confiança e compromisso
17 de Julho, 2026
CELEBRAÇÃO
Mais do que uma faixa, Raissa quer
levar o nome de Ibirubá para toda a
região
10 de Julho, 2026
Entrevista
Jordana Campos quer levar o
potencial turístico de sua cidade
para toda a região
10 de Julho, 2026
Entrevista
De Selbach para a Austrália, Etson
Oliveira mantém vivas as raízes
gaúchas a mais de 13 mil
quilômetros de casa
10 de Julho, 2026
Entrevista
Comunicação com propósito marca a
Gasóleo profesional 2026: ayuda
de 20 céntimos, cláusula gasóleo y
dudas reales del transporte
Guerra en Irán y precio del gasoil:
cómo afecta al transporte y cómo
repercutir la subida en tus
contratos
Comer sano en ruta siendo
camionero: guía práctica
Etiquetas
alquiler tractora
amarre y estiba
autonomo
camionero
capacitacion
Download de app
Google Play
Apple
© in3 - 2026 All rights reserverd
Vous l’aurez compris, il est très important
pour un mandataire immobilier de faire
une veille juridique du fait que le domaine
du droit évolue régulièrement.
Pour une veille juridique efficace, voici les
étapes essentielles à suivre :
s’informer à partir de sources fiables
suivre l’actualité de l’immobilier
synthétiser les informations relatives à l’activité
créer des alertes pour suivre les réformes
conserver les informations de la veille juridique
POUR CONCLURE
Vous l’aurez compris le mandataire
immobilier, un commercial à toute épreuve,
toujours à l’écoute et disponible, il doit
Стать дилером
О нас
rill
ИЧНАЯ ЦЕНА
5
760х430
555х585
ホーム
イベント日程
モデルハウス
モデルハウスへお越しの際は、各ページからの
::::::::::
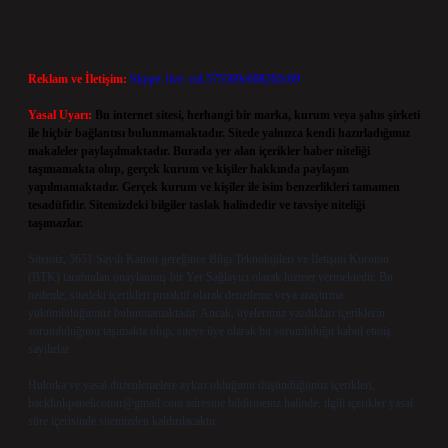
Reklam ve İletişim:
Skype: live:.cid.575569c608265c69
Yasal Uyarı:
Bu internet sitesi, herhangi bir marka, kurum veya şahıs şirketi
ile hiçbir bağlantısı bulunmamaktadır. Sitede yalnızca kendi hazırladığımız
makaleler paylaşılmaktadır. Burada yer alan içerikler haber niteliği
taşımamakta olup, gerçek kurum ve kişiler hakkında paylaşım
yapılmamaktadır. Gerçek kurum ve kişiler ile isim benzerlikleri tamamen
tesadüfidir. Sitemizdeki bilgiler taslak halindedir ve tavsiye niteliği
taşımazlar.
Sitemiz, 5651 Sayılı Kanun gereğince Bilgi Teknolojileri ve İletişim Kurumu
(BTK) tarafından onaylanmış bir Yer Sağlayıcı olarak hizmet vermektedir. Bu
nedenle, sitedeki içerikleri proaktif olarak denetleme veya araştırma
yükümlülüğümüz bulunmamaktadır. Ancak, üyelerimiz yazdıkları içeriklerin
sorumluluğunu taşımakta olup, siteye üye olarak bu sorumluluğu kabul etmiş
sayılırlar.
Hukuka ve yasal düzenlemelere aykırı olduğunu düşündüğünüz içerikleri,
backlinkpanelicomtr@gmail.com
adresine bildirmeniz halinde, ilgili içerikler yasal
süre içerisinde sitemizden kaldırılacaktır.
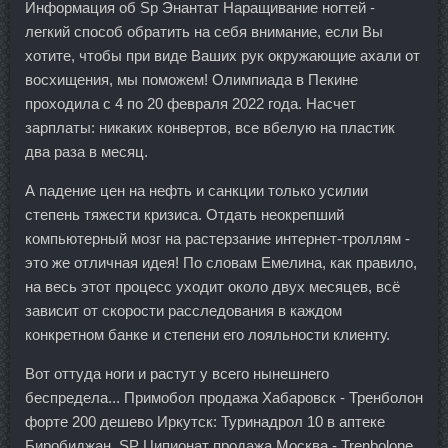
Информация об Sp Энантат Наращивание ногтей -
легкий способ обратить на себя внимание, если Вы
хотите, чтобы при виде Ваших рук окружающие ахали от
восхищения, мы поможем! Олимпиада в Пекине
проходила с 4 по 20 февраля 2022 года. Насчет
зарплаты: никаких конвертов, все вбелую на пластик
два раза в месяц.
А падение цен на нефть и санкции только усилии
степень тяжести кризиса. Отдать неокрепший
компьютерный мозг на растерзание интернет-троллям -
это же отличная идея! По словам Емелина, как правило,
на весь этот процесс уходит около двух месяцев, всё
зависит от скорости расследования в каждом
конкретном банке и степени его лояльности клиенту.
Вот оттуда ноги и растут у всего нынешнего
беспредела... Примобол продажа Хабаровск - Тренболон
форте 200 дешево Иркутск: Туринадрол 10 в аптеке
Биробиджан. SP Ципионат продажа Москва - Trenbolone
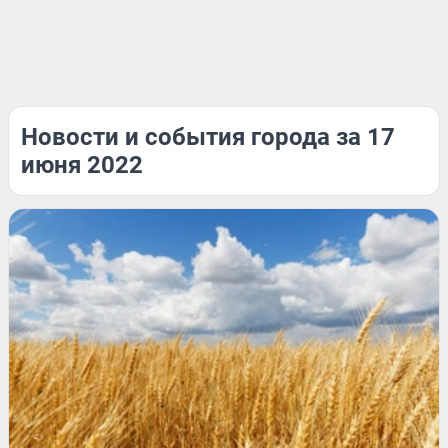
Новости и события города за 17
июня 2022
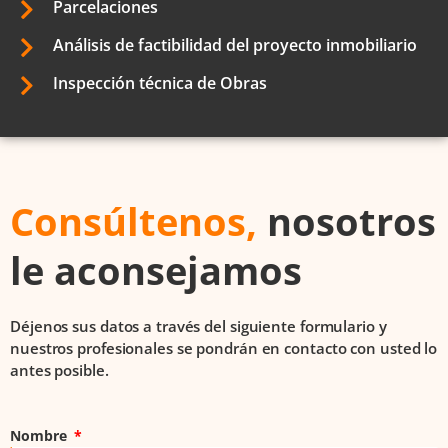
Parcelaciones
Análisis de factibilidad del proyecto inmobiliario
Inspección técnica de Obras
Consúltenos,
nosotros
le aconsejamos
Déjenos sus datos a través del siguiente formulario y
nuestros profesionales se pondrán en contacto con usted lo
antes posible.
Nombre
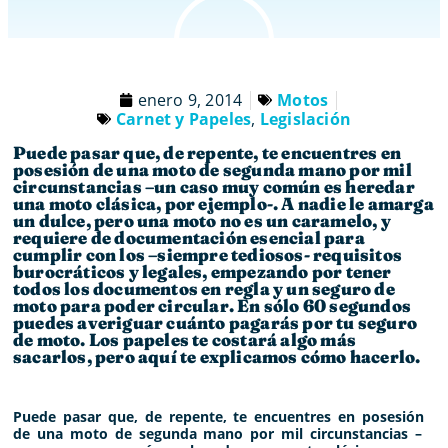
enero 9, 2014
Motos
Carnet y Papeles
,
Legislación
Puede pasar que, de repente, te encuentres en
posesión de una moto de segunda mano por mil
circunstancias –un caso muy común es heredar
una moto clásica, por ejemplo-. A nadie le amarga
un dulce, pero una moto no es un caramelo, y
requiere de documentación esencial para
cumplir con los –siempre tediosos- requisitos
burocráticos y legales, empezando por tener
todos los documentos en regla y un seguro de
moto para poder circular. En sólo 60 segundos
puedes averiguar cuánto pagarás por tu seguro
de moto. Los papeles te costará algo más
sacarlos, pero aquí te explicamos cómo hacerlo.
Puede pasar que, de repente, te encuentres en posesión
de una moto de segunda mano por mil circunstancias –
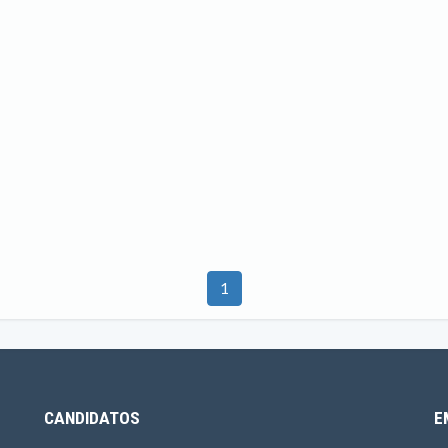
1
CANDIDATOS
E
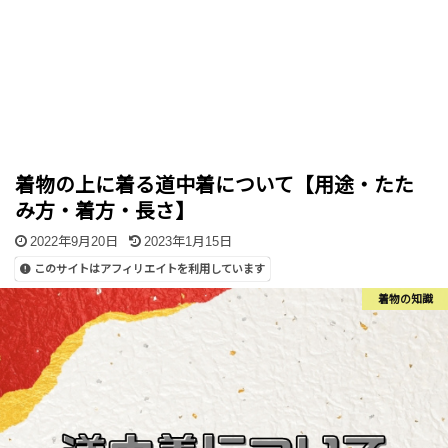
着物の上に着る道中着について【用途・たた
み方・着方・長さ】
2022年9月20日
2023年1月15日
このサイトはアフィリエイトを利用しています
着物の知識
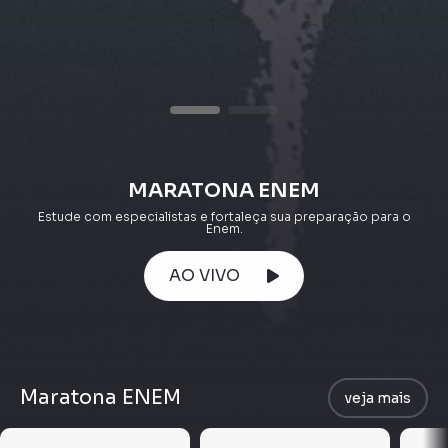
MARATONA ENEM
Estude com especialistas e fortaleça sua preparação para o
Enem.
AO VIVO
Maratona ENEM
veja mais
::::::::::
## [Exercise objective]
Copy the lines from the records word for word. Begin at the line that contains "enero 9, 2014" and stop after the line that contains "una moto clásica, por".

## [Your solution]
enero 9, 2014
Motos
Carnet y Papeles
,
Legislación
Puede pasar que, de repente, te encuentres en
posesión de una moto de segunda mano por mil
circunstancias –un caso muy común es heredar
una moto clásica, por ejemplo-. A nadie le amarga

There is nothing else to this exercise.